### TAREFAS OBRIGATÓRIAS
1) Reescreva de forma mais breve o parágrafo do texto sobre biblioteconomia que começa com "Monteiro Lobato, ao descrever", mantendo seus fatos principais.
2) Reproduza o trecho do texto sobre biblioteconomia de "TEMPOS IDOS E" até "quase cem milhões.", inclusive, substituindo "Library of Congress" por "Biblioteca do Congresso".

### TRECHO DO DOCUMENTO
TEMPOS IDOS E VINDOS


  • Fatos da Ciência da Informação, selecionados, analisados e interpretados.

A BIBLIOTECONOMIA TAMBÉM SE FAZ COM HOMENS E LIVROS?

Monteiro Lobato, ao descrever, em 1932, no livro America, suas impressões de viagem aos Estados Unidos, cunhou, depois de ter conhecido os monumentos a George Washington e Abraham Lincoln, e a Library of Congress, a frase que ficou célebre: “Um país se faz com homens e livros”.  Referia-se aos dois grandes nomes da história norte-americana e acervo da biblioteca do congresso dos Estados Unidos, que então chegava à impressionante soma de quase três milhões de itens. Hoje, quase cem milhões.

Entradas de dados coletados:

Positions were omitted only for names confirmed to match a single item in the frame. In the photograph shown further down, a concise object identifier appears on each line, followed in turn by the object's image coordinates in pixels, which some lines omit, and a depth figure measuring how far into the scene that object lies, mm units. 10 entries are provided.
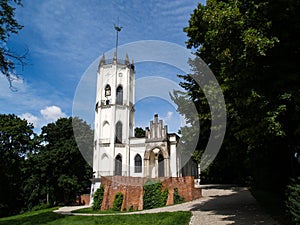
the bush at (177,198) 19250
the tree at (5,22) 9492
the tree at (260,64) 8062
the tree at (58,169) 35781
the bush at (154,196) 19700
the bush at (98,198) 22781
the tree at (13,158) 36594
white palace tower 31938
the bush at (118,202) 20900
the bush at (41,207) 36938
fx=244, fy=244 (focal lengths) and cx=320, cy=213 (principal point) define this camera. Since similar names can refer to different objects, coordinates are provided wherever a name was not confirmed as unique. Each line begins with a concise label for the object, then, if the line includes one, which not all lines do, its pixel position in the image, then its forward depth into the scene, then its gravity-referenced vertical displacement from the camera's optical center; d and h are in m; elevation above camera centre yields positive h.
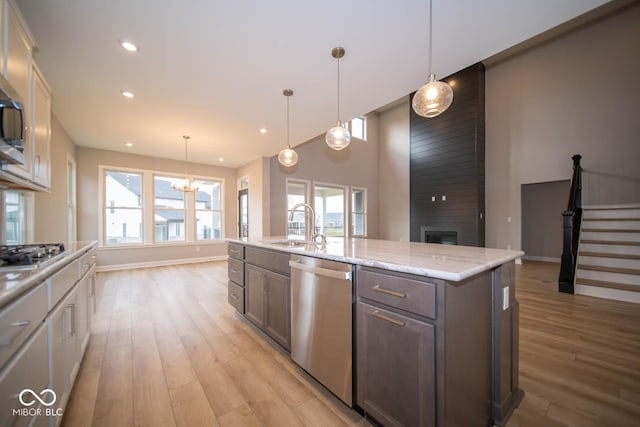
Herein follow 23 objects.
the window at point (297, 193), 6.45 +0.56
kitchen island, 1.02 -0.58
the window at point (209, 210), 6.54 +0.11
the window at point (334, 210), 7.62 +0.11
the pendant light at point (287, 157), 3.30 +0.78
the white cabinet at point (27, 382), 0.75 -0.59
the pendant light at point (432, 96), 1.99 +0.98
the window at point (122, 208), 5.41 +0.14
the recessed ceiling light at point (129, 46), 2.13 +1.50
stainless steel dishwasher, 1.38 -0.68
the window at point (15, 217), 2.44 -0.03
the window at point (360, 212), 8.09 +0.05
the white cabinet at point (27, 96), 1.50 +0.88
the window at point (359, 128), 7.96 +2.85
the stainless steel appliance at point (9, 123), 1.27 +0.50
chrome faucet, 2.32 -0.19
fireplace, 6.18 -0.58
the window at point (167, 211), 5.95 +0.08
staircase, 3.29 -0.62
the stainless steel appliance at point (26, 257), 1.11 -0.23
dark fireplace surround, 5.83 +1.16
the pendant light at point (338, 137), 2.80 +0.89
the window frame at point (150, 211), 5.28 +0.08
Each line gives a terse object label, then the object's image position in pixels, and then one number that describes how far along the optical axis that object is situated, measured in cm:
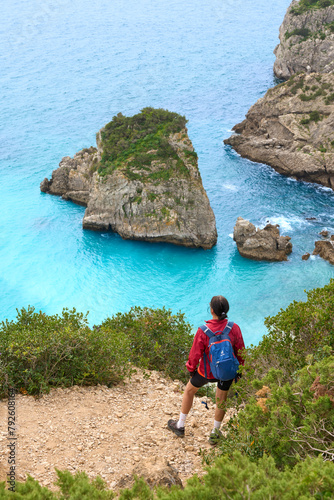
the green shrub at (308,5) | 7052
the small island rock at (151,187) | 4181
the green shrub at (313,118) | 5444
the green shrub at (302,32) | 7239
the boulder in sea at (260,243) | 3919
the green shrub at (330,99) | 5462
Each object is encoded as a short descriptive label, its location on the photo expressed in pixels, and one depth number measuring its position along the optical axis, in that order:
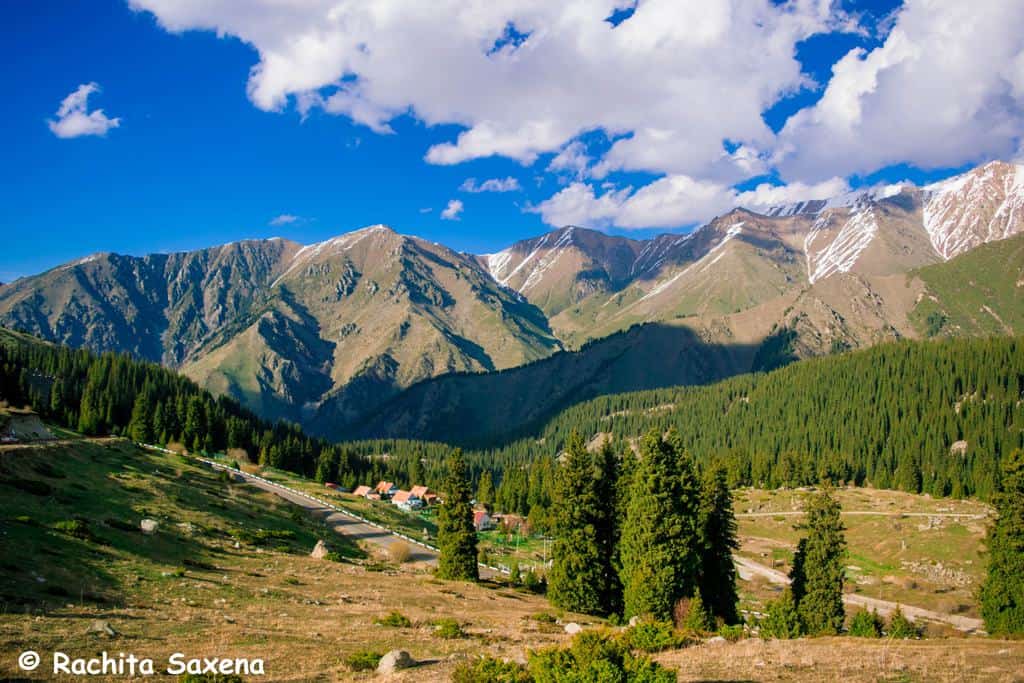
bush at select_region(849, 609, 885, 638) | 43.03
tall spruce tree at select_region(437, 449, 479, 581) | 54.78
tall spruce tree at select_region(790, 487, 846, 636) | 43.16
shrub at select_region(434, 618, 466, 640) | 29.36
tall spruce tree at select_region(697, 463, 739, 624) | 46.00
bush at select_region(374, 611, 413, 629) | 31.52
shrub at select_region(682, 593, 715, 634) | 38.38
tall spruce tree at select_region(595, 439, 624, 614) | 45.56
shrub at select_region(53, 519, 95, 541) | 37.38
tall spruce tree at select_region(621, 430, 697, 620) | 40.62
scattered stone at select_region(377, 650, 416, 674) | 21.73
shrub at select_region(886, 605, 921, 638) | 42.44
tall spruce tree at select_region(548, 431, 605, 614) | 45.03
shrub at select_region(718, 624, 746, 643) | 31.34
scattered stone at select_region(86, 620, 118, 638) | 22.98
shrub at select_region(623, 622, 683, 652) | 26.28
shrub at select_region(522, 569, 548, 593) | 59.30
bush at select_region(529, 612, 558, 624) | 37.61
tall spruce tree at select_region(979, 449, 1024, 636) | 41.31
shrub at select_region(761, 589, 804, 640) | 42.21
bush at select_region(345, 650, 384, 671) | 22.14
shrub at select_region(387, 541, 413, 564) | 68.12
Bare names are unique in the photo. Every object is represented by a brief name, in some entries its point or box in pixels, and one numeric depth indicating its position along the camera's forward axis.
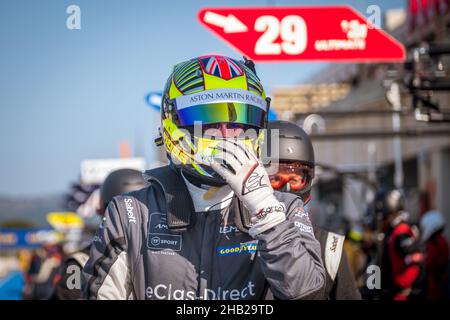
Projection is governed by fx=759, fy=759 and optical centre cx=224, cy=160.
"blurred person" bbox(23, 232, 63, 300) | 11.54
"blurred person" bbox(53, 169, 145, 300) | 4.20
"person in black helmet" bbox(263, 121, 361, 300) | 3.35
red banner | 5.19
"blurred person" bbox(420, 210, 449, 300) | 8.55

### LISTA DE RESPOSTAS
1) Em 1932, no livro America, Monteiro Lobato relatou sua viagem aos Estados Unidos. Depois de conhecer os monumentos a George Washington e Abraham Lincoln e a Library of Congress, cunhou a célebre frase "Um país se faz com homens e livros". Com ela, referia-se aos dois grandes nomes da história norte-americana e ao acervo da biblioteca, que então tinha quase três milhões de itens e hoje tem quase cem milhões.

2)
TEMPOS IDOS E VINDOS


  • Fatos da Ciência da Informação, selecionados, analisados e interpretados.

A BIBLIOTECONOMIA TAMBÉM SE FAZ COM HOMENS E LIVROS?

Monteiro Lobato, ao descrever, em 1932, no livro America, suas impressões de viagem aos Estados Unidos, cunhou, depois de ter conhecido os monumentos a George Washington e Abraham Lincoln, e a Biblioteca do Congresso, a frase que ficou célebre: “Um país se faz com homens e livros”.  Referia-se aos dois grandes nomes da história norte-americana e acervo da biblioteca do congresso dos Estados Unidos, que então chegava à impressionante soma de quase três milhões de itens. Hoje, quase cem milhões.